**PROBLEM**
Reproduce the text on chain restaurant menu nutrition from "Key Findings" to "including main entrées.", substituting "Starters" for "Appetizers".

**TEXT EXCERPT**
'''

OBJECTIVE: The present study aimed to (i) describe the availability of nutrition information in major chain restaurants, (ii) document the energy and nutrient levels of menu items, (iii) evaluate relationships with restaurant characteristics, menu labeling and trans fat laws, and nutrition information accessibility, and (iv) compare energy and nutrient levels against industry-sponsored and government-issued nutrition criteria. DESIGN: Descriptive statistics and multivariate regression analysis of the energy, total fat, saturated fat, trans fat, sodium, carbohydrate and protein levels of 28 531 regular and 1392 children's menu items. SETTING: Energy and nutrition information provided on restaurant websites or upon request, and secondary databases on restaurant characteristics. SUBJECTS: The top 400 US chain restaurants by sales, based on the 2009 list of the Restaurants & Institutions magazine. RESULTS: Complete nutrition information was reported for 245 (61 %) restaurants. Appetizers had more energy, fat and sodium than all other item types. Children's menu specialty beverages had more fat, saturated fat and carbohydrates than comparable regular menu beverages. The majority of main entrées fell below one-third of the US Department of Agriculture's estimated daily energy needs, but as few as 3 % were also within limits for sodium, fat and saturated fat. Main entrées had significantly more energy, fat and saturated fat in family-style restaurants than in fast-food restaurants. Restaurants that made nutrition information easily accessible on websites had significantly lower energy, fat and sodium contents across menu offerings than those providing information only upon request. CONCLUSIONS: The paper provides a comprehensive view of chain restaurant menu nutrition prior to nationwide labeling laws. It offers baseline data to evaluate how restaurants respond after laws are implemented.

Key Findings

  • Complete nutrition information was reported for 61 percent of restaurant brands.
  • Appetizers had more calories, fat, and sodium than all other item types, including main entrées.
  • Main entrées had significantly more calories, fat, saturated fat, and sodium in family-style restaurants than in fast-food restaurants.
  • Restaurants that made nutrition information accessible on websites had lower calorie, fat, and sodium content than those providing information only on request.
  • Approximately 96 percent of main entrées did not meet a measure based upon U.S. government recommendations for sodium, fat, saturated fat, and calories combined.

'''

**EXTRACTED DATA**
'''

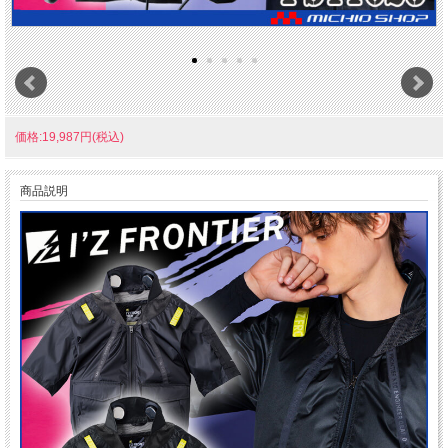
価格:19,987円(税込)
商品説明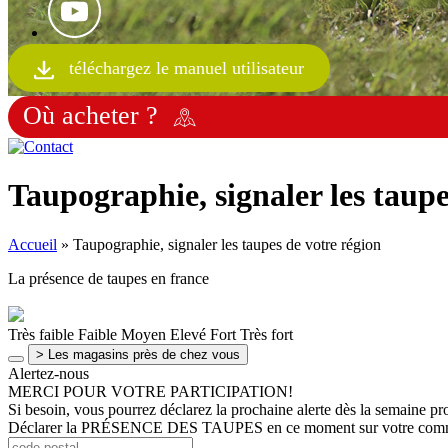
téléchargez le manuel utilisateur
Où acheter ?
Taupographie, signaler les taupe
Accueil
»
Taupographie, signaler les taupes de votre région
La présence de taupes en france
Très faible
Faible
Moyen
Elevé
Fort
Très fort
> Les magasins près de chez vous
Alertez-nous
MERCI POUR VOTRE PARTICIPATION!
Si besoin, vous pourrez déclarez la prochaine alerte dès la semaine pr
Déclarer la
PRÉSENCE DES TAUPES
en ce moment sur votre co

'''

**WRITTEN RESPONSE**
Key Findings

  • Complete nutrition information was reported for 61 percent of restaurant brands.
  • Starters had more calories, fat, and sodium than all other item types, including main entrées.